May 29, 2010
This could have reasonably been the headline of news articles on the decision of many moderate Democrats to demand a smaller package of unemployment benefits and assistance to state and local governments. Instead, neither article noted at all the negative impact that the cuts would be expected to have on growth. The NYT piece even invented an alternative history, telling readers that the current debt and deficit levels come from a “lavish spending spree engaged in by both parties over the past decade,” as opposed to being the result of an economic collapse caused by the bursting of the housing bubble.

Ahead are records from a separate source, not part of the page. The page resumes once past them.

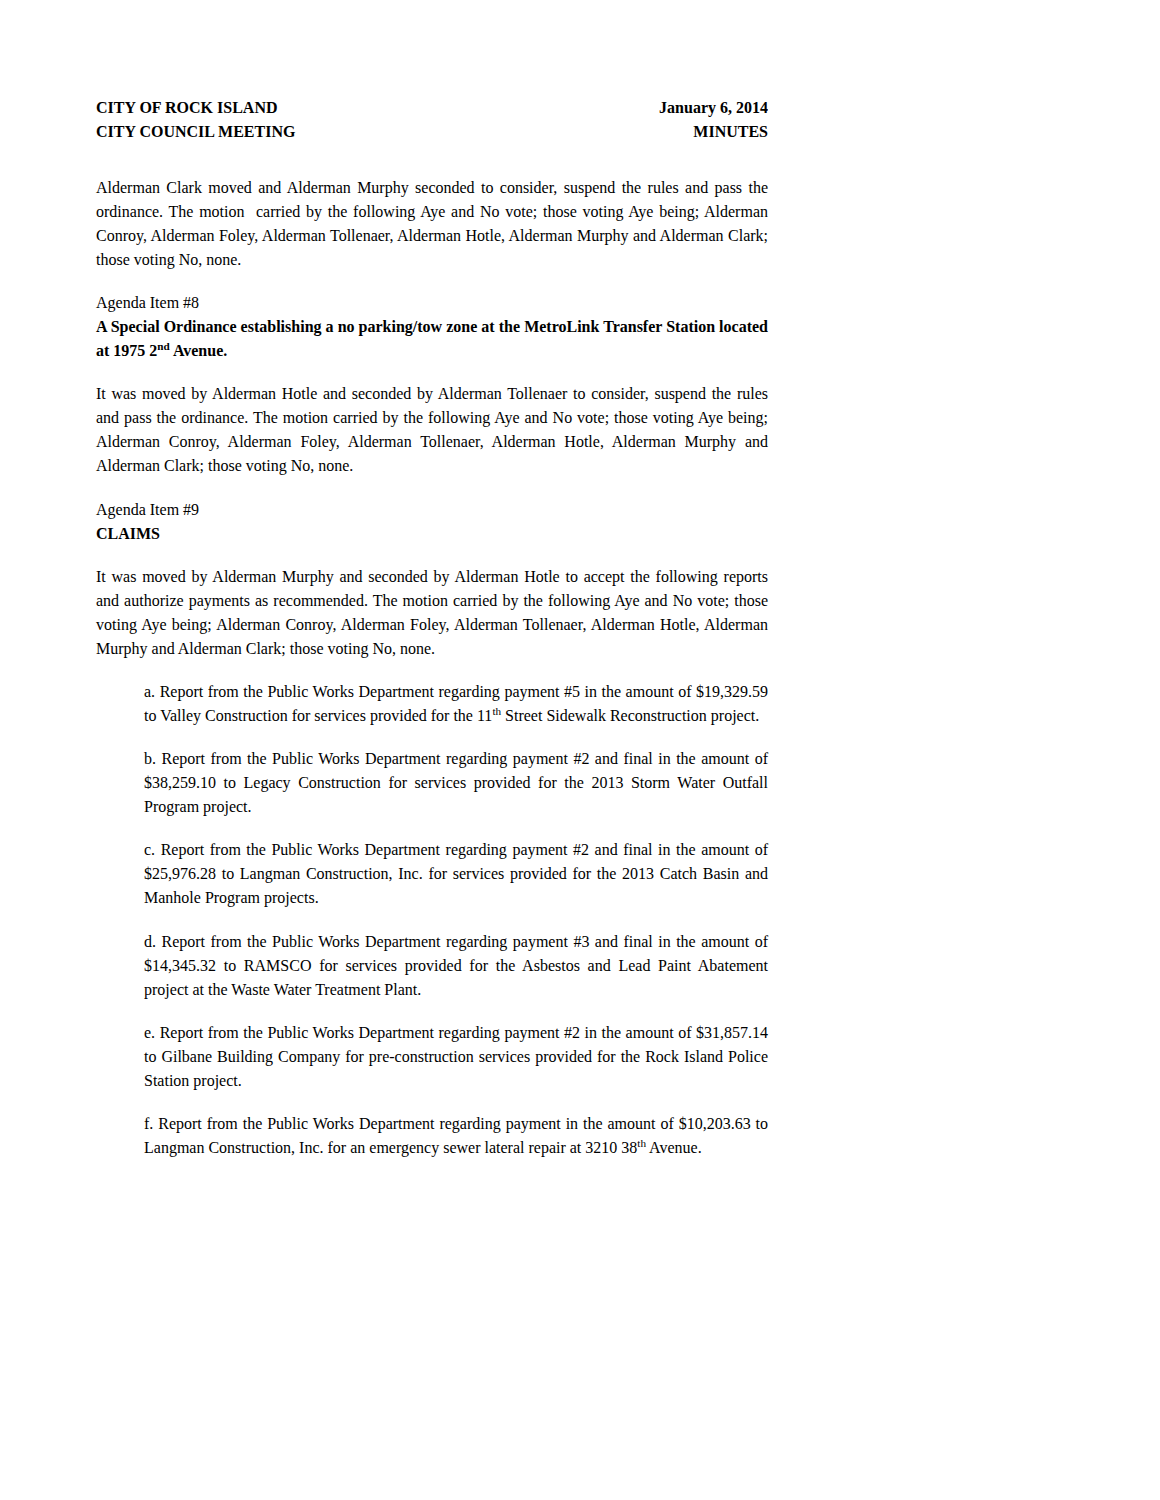CITY OF ROCK ISLAND
CITY COUNCIL MEETING
January 6, 2014
MINUTES
Alderman Clark moved and Alderman Murphy seconded to consider, suspend the rules and pass the ordinance. The motion carried by the following Aye and No vote; those voting Aye being; Alderman Conroy, Alderman Foley, Alderman Tollenaer, Alderman Hotle, Alderman Murphy and Alderman Clark; those voting No, none.
Agenda Item #8
A Special Ordinance establishing a no parking/tow zone at the MetroLink Transfer Station located at 1975 2nd Avenue.
It was moved by Alderman Hotle and seconded by Alderman Tollenaer to consider, suspend the rules and pass the ordinance. The motion carried by the following Aye and No vote; those voting Aye being; Alderman Conroy, Alderman Foley, Alderman Tollenaer, Alderman Hotle, Alderman Murphy and Alderman Clark; those voting No, none.
Agenda Item #9
CLAIMS
It was moved by Alderman Murphy and seconded by Alderman Hotle to accept the following reports and authorize payments as recommended. The motion carried by the following Aye and No vote; those voting Aye being; Alderman Conroy, Alderman Foley, Alderman Tollenaer, Alderman Hotle, Alderman Murphy and Alderman Clark; those voting No, none.
a. Report from the Public Works Department regarding payment #5 in the amount of $19,329.59 to Valley Construction for services provided for the 11th Street Sidewalk Reconstruction project.
b. Report from the Public Works Department regarding payment #2 and final in the amount of $38,259.10 to Legacy Construction for services provided for the 2013 Storm Water Outfall Program project.
c. Report from the Public Works Department regarding payment #2 and final in the amount of $25,976.28 to Langman Construction, Inc. for services provided for the 2013 Catch Basin and Manhole Program projects.
d. Report from the Public Works Department regarding payment #3 and final in the amount of $14,345.32 to RAMSCO for services provided for the Asbestos and Lead Paint Abatement project at the Waste Water Treatment Plant.
e. Report from the Public Works Department regarding payment #2 in the amount of $31,857.14 to Gilbane Building Company for pre-construction services provided for the Rock Island Police Station project.
f. Report from the Public Works Department regarding payment in the amount of $10,203.63 to Langman Construction, Inc. for an emergency sewer lateral repair at 3210 38th Avenue.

The plans by the deficit hawks seem likely to trim $30 billion in unemployment benefits and aid to the states from the bill. Using the methodology in the Romer-Bernstein paper put out by the Obama administration to promote its stimulus package, the cuts will reduce GDP by approximately $50 billion. This will correspond to a job loss of more than 300,000 people. It is irresponsible to report on plans to reduce deficits without noting their likely impact on the economy.
The Post piece included the comment that Congressional Democrats looking to cut benefits are “saying 99 weeks of unemployment benefits may no longer be justified after four consecutive months of job growth.” It would have been worth reminding readers that the rate of job growth over the last four months has only slightly outpaced the growth of the labor force. Projections from both the Congressional Budget Officie and the White House show that it will be more than 5 years before the unemployment rate returns to a more normal level.